Este domingo 4 de junio el Perú debe escoger en su segunda ronda entre el socialdemócrata Alan García y el nacionalista Ollanta Humala. La decisión que allá se tome inclinará la balanza a favor de uno de los dos modelos izquierdizantes que se vienen dando en Suramérica: el del eje de Bolivia y Venezuela con Cuba y el que componen los mandatarios centroizquierdistas de la otra C.U.B.A. (Chile, Uruguay, Brasil y Argentina). Las elecciones peruanas son singulares en la región pues apuntan a dar el triunfo a quien quedó segundo en la primera ronda, algo que no ha pasado en ninguna de las elecciones suramericanas de esta década.
García, quien apenas obtuvo el 20.4% de los votos emitidos en la primera vuelta del 9 de abril, aparece como favorito. Después de haber recibido el peor porcentaje electoral que haya obtenido en su historia ahora podrá conseguir la mayor votación que jamás haya tenido su Partido Aprista.
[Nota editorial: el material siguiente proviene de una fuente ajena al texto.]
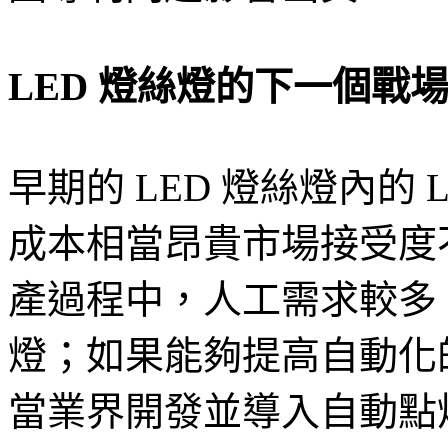
LED
燈絲燈的下一個戰場 
早期的 LED 燈絲燈內的
成本相當昂貴市場接受度不
產過程中，人工需求較多
燈；如果能夠提高自動化
當業界開發並導入自動點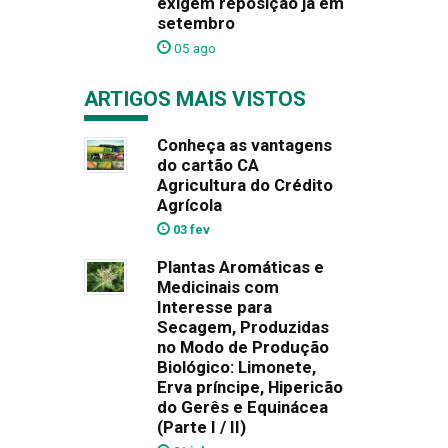
exigem reposição já em
setembro
05 ago
ARTIGOS MAIS VISTOS
Conheça as vantagens
do cartão CA
Agricultura do Crédito
Agrícola
03 fev
Plantas Aromáticas e
Medicinais com
Interesse para
Secagem, Produzidas
no Modo de Produção
Biológico: Limonete,
Erva príncipe, Hipericão
do Gerês e Equinácea
(Parte I / II)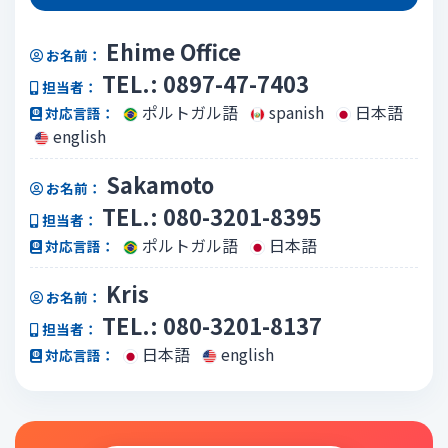
Ehime Office
お名前：
TEL.: 0897-47-7403
担当者：
ポルトガル語
spanish
日本語
対応言語：
english
Sakamoto
お名前：
TEL.: 080-3201-8395
担当者：
ポルトガル語
日本語
対応言語：
Kris
お名前：
TEL.: 080-3201-8137
担当者：
日本語
english
対応言語：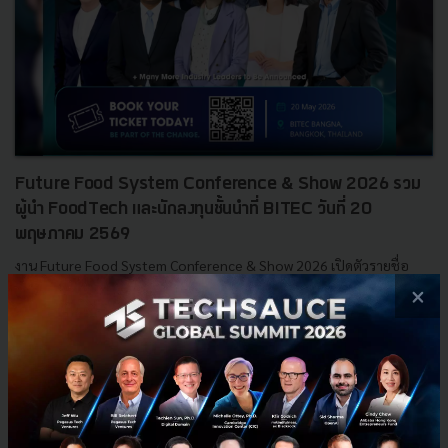
Future Food System Conference & Show 2026 รวม
ผู้นำ FoodTech และนักลงทุนชั้นนำที่ BITEC วันที่ 20
พฤษภาคม 2569
งาน Future Food System Conference & Show 2026 เปิดตัวรายชื่อ
Speaker รอบแรก พร้อมดึงผู้บริหาร นักลงทุน และผู้กำหนดนโยบายจาก
×
องค์กรชั้นนำทั่วโลกมาร่วมแลกเปลี่ยนวิสัยทัศน์ด้าน FoodTec...
พฤษภาคม 14, 2026
| By
Techsauce Team
0
PR News
Future food
tastebud-lab
Future Food System Conference & Show 2026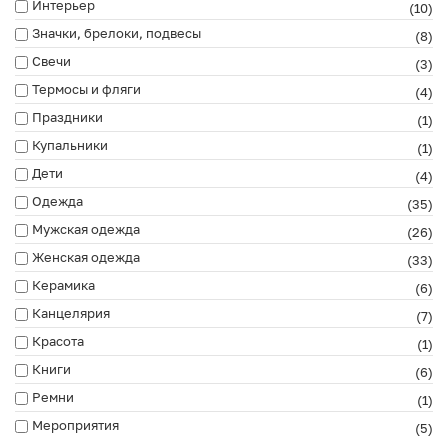
Интерьер
(10)
Значки, брелоки, подвесы
(8)
Свечи
(3)
Термосы и фляги
(4)
Праздники
(1)
Купальники
(1)
Дети
(4)
Одежда
(35)
Мужская одежда
(26)
Женская одежда
(33)
Керамика
(6)
Канцелярия
(7)
Красота
(1)
Книги
(6)
Ремни
(1)
Мероприятия
(5)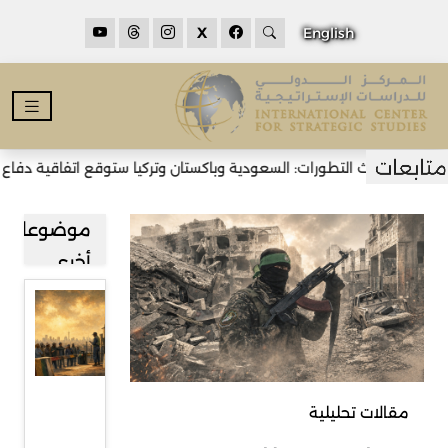
X
English
أحدث التطورات: السعودية وباكستان وتركيا ستوقع اتفاقية دفاع مشترك 
موضوعات
أخرى
قراءة في
صعود
حركة
رفض
مقالات تحليلية
المهاجرين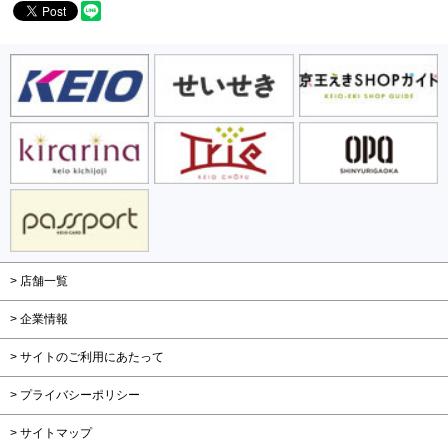
> 店舗一覧
> 企業情報
> サイトのご利用にあたって
> プライバシーポリシー
> サイトマップ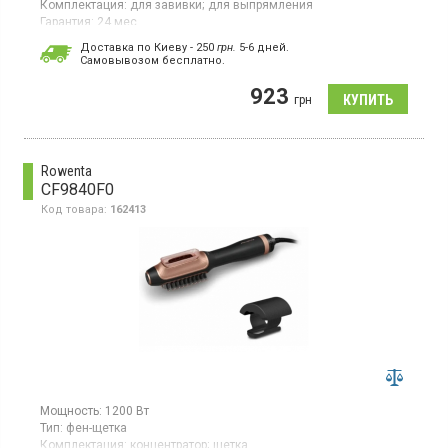
Комплектация:
для завивки;
для выпрямления
Гарантия:
24 мес
Страна производитель товара:
Китай
Доставка по Киеву - 250
грн.
5-6 дней.
Cамовывозом бесплатно.
Щипцы для завивки и выпрямления, керамическое
турмалиновое покрытие пластин, температура нагрева 200 °С,
923
время нагрева 60 сек, LED индикация нагрева, вращение
грн
шнура, система блокировки, термоизолированный наконечник.
Rowenta
CF9840F0
Код товара:
162413
Мощность:
1200 Вт
Тип:
фен-щетка
Комплектация:
концентратор;
щетка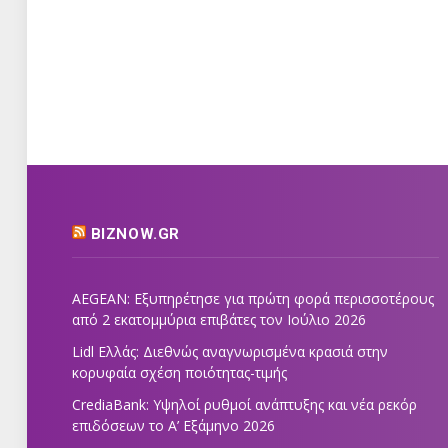
BIZNOW.GR
AEGEAN: Εξυπηρέτησε για πρώτη φορά περισσοτέρους
από 2 εκατομμύρια επιβάτες τον Ιούλιο 2026
Lidl Ελλάς: Διεθνώς αναγνωρισμένα κρασιά στην
κορυφαία σχέση ποιότητας-τιμής
CrediaBank: Υψηλοί ρυθμοί ανάπτυξης και νέα ρεκόρ
επιδόσεων το Α’ Εξάμηνο 2026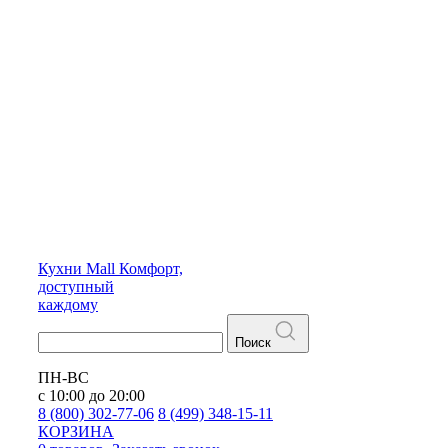
Кухни
Mall
Комфорт,
доступный
каждому
Поиск
ПН-ВС
с 10:00 до 20:00
8 (800) 302-77-06
8 (499) 348-15-11
КОРЗИНА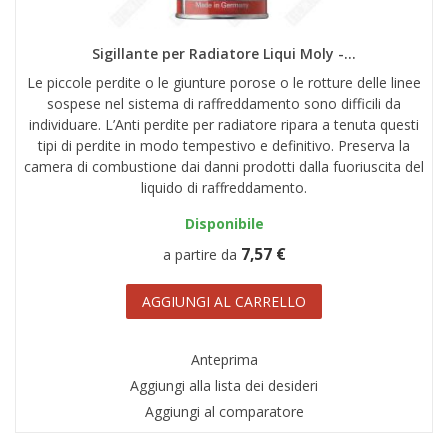
Sigillante per Radiatore Liqui Moly -...
Le piccole perdite o le giunture porose o le rotture delle linee
sospese nel sistema di raffreddamento sono difficili da
individuare. L’Anti perdite per radiatore ripara a tenuta questi
tipi di perdite in modo tempestivo e definitivo. Preserva la
camera di combustione dai danni prodotti dalla fuoriuscita del
liquido di raffreddamento.
Disponibile
7,57 €
a partire da
AGGIUNGI AL CARRELLO
Anteprima
Aggiungi alla lista dei desideri
Aggiungi al comparatore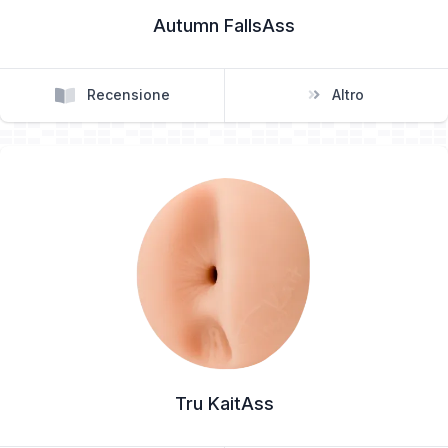
Autumn FallsAss
Recensione
Altro
Tru KaitAss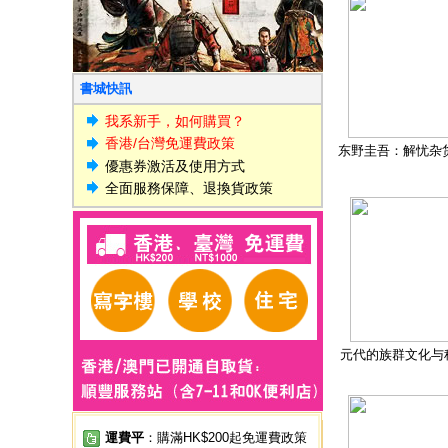
書城快訊
我系新手，如何購買？
香港/台灣免運費政策
东野圭吾：解忧杂
優惠券激活及使用方式
全面服務保障、退換貨政策
元代的族群文化与
運費平
：購滿HK$200起免運費政策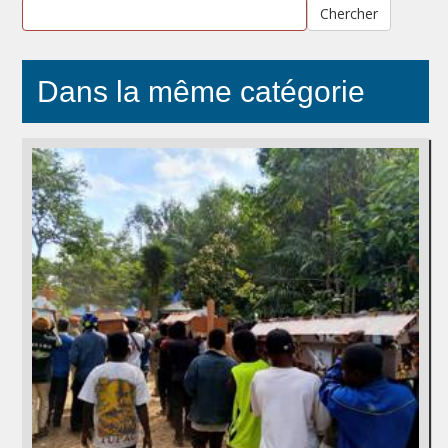
Chercher
Dans la même catégorie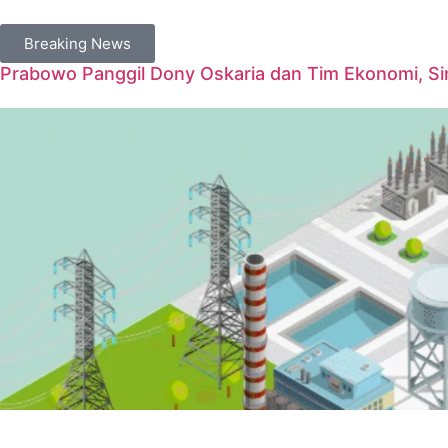
Breaking News
Prabowo Panggil Dony Oskaria dan Tim Ekonomi, Sin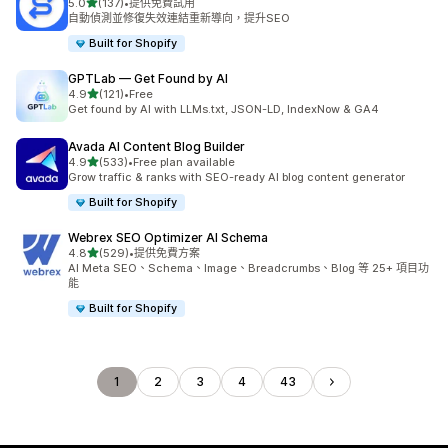
滿分 5 顆星
5.0
(137)
•
提供免費試用
共有 137 則評價
自動偵測並修復失效連結重新導向，提升SEO
Built for Shopify
GPTLab — Get Found by AI
滿分 5 顆星
4.9
(121)
•
Free
共有 121 則評價
Get found by AI with LLMs.txt, JSON-LD, IndexNow & GA4
Avada AI Content Blog Builder
滿分 5 顆星
4.9
(533)
•
Free plan available
共有 533 則評價
Grow traffic & ranks with SEO-ready AI blog content generator
Built for Shopify
Webrex SEO Optimizer AI Schema
滿分 5 顆星
4.8
(529)
•
提供免費方案
共有 529 則評價
AI Meta SEO、Schema、Image、Breadcrumbs、Blog 等 25+ 項目功
能
Built for Shopify
1
2
3
4
43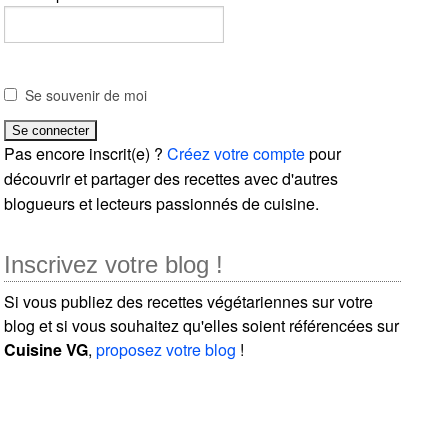
Se souvenir de moi
Pas encore inscrit(e) ?
Créez votre compte
pour
découvrir et partager des recettes avec d'autres
blogueurs et lecteurs passionnés de cuisine.
Inscrivez votre blog !
Si vous publiez des recettes végétariennes sur votre
blog et si vous souhaitez qu'elles soient référencées sur
Cuisine VG
,
proposez votre blog
!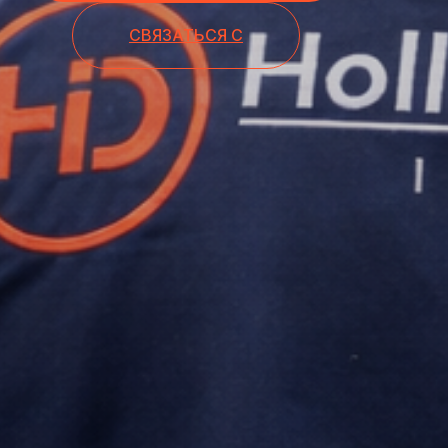
СВЯЗАТЬСЯ С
Humala, por su parte, ante el hecho que el escenario no se haya polarizado como en Bolivia en 2005 o Ecuador en 2002 entre derecha e izquierda, no ha podido jugar como Lucio Gutiérrez moderándose para captar al centro, sino que ha sido empujado a radicalizarse y acercarse al eje Venezuela-Bolivia-Cuba incentivando un discurso nacionalista y anti-sistema destinado a buscar entusiasmar a los sectores más pobres.
García ha mostrado el fantasma del chavismo para buscar concitar el apoyo de los partidos que van del centro a la derecha y que obtuvieron un 36% en la primera ronda. Así, Vargas Llosa, el presidente Toledo y el ex dictador Fujimori han mostrado sus preferencias por él antes que por Humala pues creen que García ha cambiado y puede mantener muchos aspectos del modelo pro-libre mercado instaurado en 1990.
Tanto García como Humala son centroizquierdistas que reivindican el mercado y la democracia multipartidaria , que se reclaman nacionalistas pero opuestos a estatizaciones y que prometen dar agua a los pobres, mejores condiciones laborales y erradicar el hambre y el analfabetismo. Sin embargo, el primero es más proclive a seguir el ejemplo de la socialdemocracia “moderada” que acepta y promueve el libre comercio y privatizaciones (aunque manteniendo cierto proteccionismo social), mientras que el segundo es hostil al TLC, busca renegociar los contratos con las multinacionales y es más vulnerable a las presiones del evo-chavismo. Existe la posibilidad que los votos nulos y blancos sean una suerte de tercer candidato (en la primera ronda superaron el 16.3%, la cifra más alta en elecciones recientes en la región).
Un eventual gobierno de García tendría la debilidad de ganar con votos prestados, contando con la segunda bancada y estando bajo la presión del humalismo. Humala ganaría aunque perdiese pues podría consolidar su partido y convertirse en un factor de presión que moldee al nuevo gobierno. Si bien no es lo más probable, podría triunfar aunque su gobierno contaría con una fuerte oposición en el congreso, la media y el empresariado, con lo que estaría obligado a transar o preparar las condiciones para hacerse del poder contando con apoyo de organismos sociales y sectores castrenses.